:: WRITTEN TASK ::
Go to the line in the entries below that holds "[340,209,416,224] <30kBit/s). ->" and repeat exactly from there through the line that holds "[335,282,416,293] robustness ->", inclusive.

:: STUDY MATERIAL ::
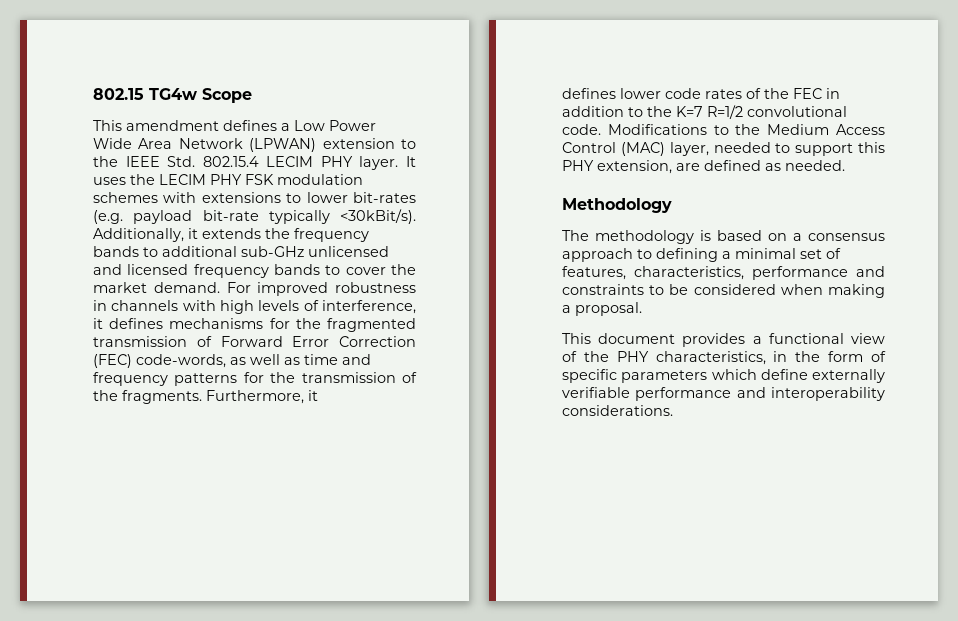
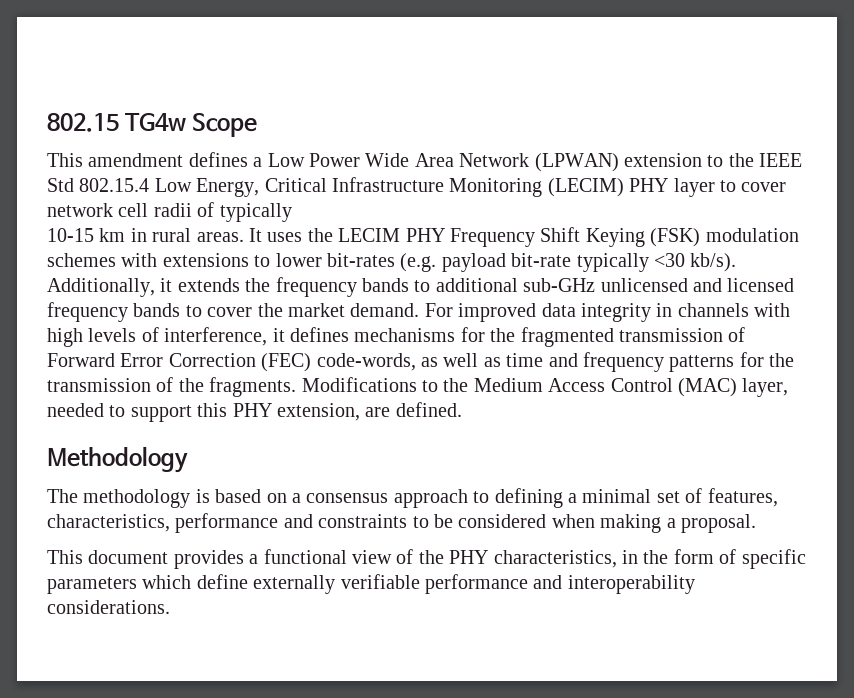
[167,156,399,170] Std. 802.15.4 LECIM PHY layer. -> [47,177,787,197] [47,202,292,222] [47,228,244,242] Std 802.15.4 Low Energy, Critical Infrastructure Monitoring (LECIM) PHY layer to cover network cell radii of typically // 10-15 km in rural areas.
[245,174,274,185] FSK -> [449,227,701,247] Frequency Shift Keying (FSK)
[340,209,416,224] <30kBit/s). -> [653,253,737,272] <30 kb/s).
[335,282,416,293] robustness -> [541,303,651,322] data integrity
[206,390,318,404] [562,88,840,99] [562,105,847,119] [562,124,601,135] Furthermore, it // defines lower code rates of the FEC in addition to the K=7 R=1/2 convolutional code. -> (297, 387) none
[704,160,845,171] defined as needed. -> [395,402,462,417] defined.

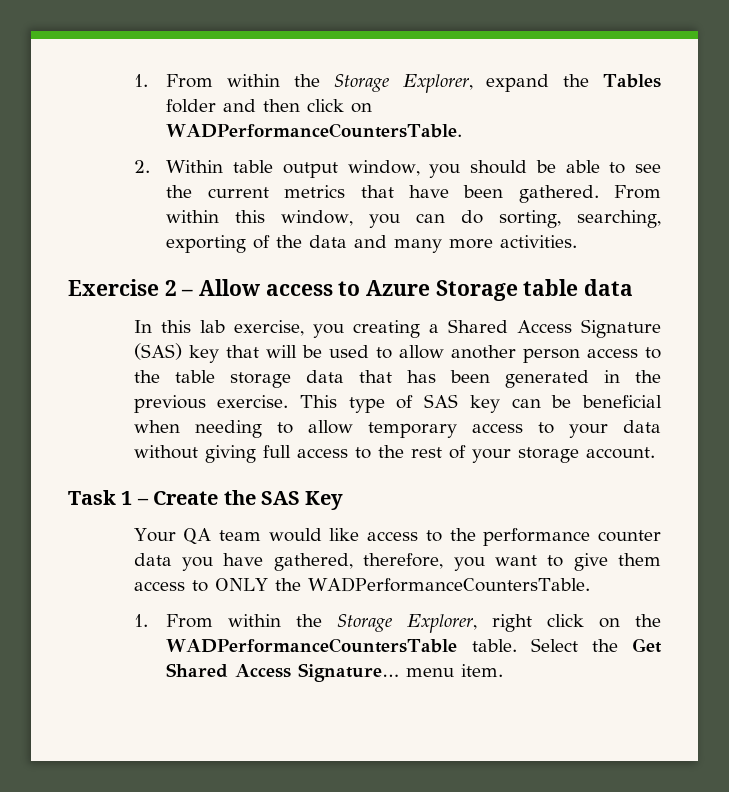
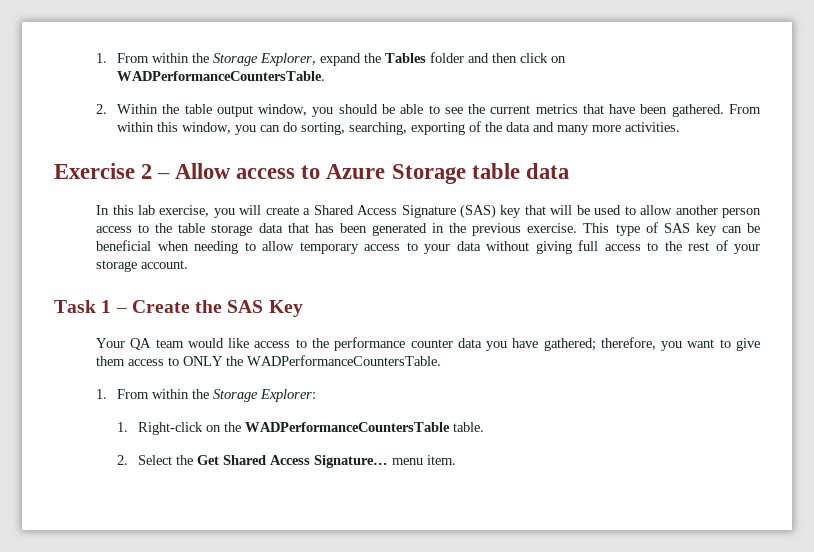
(224, 166) none -> [162,104,180,114] the
[352,320,420,338] creating -> [239,205,299,215] will create
[273,553,353,571] gathered, -> [543,338,596,351] gathered;
[407,614,585,633] Explorer, right click -> [260,389,317,402] [117,422,204,435] Explorer: // 1. Right-click
(517, 645) none -> [117,455,129,465] // 2.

:: THE ANSWER ::
[340,209,416,224] <30kBit/s). -> [653,253,737,272] <30 kb/s).
[335,282,416,293] robustness -> [541,303,651,322] data integrity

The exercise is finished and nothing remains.